If these Hard Working Americans were scientists of something other than sound, they’d be the story of the entropy of the universe, and if you think I’m kidding that’s only because you haven’t taken the deep dive into its complexity, which if not quantum is at least a quandary. Albums aren’t this good anymore; they’re not this ambitious; their parts are not so finely conceived, the risks are not so reckless, the ways they resolve contradictions are not so elegant. Most of all they don’t kick you in the preconceptions anywhere near so often. How did they manage to create harmonies in “Something Else” that recall both the Hollies and the Mothers of Invention?

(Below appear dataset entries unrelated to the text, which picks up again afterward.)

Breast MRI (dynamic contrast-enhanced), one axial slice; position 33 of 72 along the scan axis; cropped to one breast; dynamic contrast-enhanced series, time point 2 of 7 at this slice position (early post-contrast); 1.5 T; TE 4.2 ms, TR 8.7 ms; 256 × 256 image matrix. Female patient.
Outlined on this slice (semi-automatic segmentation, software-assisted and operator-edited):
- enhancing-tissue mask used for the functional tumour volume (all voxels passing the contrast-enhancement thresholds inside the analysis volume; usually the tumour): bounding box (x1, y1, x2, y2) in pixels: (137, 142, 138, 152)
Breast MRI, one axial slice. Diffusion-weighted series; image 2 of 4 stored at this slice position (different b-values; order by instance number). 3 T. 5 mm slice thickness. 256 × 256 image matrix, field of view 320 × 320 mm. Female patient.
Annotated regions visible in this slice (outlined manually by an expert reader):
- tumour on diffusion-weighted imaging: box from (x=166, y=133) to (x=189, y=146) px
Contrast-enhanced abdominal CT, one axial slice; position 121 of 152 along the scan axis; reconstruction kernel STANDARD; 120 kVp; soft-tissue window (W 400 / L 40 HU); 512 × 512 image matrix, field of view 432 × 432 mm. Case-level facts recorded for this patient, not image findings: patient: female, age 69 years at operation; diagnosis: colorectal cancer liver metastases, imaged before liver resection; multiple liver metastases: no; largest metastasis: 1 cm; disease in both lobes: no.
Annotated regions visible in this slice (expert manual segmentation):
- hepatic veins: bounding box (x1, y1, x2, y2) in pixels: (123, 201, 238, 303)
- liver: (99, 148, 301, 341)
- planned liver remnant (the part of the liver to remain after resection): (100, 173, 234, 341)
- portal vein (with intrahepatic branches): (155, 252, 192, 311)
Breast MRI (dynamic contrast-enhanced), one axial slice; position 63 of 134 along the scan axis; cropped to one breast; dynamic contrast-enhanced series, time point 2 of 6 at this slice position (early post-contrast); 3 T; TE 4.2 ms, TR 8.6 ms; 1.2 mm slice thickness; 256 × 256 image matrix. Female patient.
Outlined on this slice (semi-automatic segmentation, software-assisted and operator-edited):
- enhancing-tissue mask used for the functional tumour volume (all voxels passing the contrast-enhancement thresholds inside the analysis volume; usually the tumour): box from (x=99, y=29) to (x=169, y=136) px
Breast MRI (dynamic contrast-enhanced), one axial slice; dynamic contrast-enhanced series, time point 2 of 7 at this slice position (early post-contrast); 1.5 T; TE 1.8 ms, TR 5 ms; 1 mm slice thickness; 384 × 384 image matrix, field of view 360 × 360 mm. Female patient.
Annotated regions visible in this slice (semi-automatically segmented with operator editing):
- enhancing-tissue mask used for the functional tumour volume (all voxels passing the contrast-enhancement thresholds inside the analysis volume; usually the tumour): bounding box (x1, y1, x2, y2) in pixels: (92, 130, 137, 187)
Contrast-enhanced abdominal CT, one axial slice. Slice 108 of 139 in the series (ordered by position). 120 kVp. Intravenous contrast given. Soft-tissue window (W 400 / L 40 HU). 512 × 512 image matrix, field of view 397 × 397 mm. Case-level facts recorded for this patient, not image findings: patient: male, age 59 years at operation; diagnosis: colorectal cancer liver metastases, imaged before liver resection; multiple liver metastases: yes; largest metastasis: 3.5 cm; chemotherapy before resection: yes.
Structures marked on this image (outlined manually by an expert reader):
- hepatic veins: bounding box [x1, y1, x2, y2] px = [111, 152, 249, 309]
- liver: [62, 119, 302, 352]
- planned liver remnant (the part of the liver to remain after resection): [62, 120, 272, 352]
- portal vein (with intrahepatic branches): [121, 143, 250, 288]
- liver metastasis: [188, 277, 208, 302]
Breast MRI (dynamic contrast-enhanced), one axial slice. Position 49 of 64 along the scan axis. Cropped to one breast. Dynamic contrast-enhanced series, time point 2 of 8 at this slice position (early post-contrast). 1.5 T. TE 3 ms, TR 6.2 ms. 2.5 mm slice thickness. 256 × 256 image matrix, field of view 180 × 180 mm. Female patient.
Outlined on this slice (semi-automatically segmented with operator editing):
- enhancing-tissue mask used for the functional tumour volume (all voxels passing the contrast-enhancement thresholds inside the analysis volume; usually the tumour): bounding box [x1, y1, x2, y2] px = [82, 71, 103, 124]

Todd’s songs sound like he swiped part of them from Billy Joe Shaver and Tim Buckley and welded them together with spare parts from Iggy and Paul McCartney. There’s a nightmare embedded here, and what cares the weight of it, the aspect of doom and the hint of doom is Dave Schools’ bass. Neal Casal, who might be the most under-rated guitarist in rock, is constantly making the chaos more beautiful than you’d think possible. The roots of the sound are in the jam bands, Americana groups and singer-songwriter sessions the band members have played in but when they get to “Throwing Goats” and “Something Else”, they’ve joined the ranks of the rockers who no longer look for interstellar overdrive, because they’ve already found it.
Rest in Chaos is one of the most well-sustained albums of this generation, and what it sustains is not only faith in rock’n’roll or even how hard the these guys really do work to make their magic, but how much it means to them, which is the only way it can mean very much to the rest of us.
You can scratch its surface and dive to the bottom of it, if there even is a bottom. It is humbling to confront it, and reassuring to know that there is all the rest of our lives for that.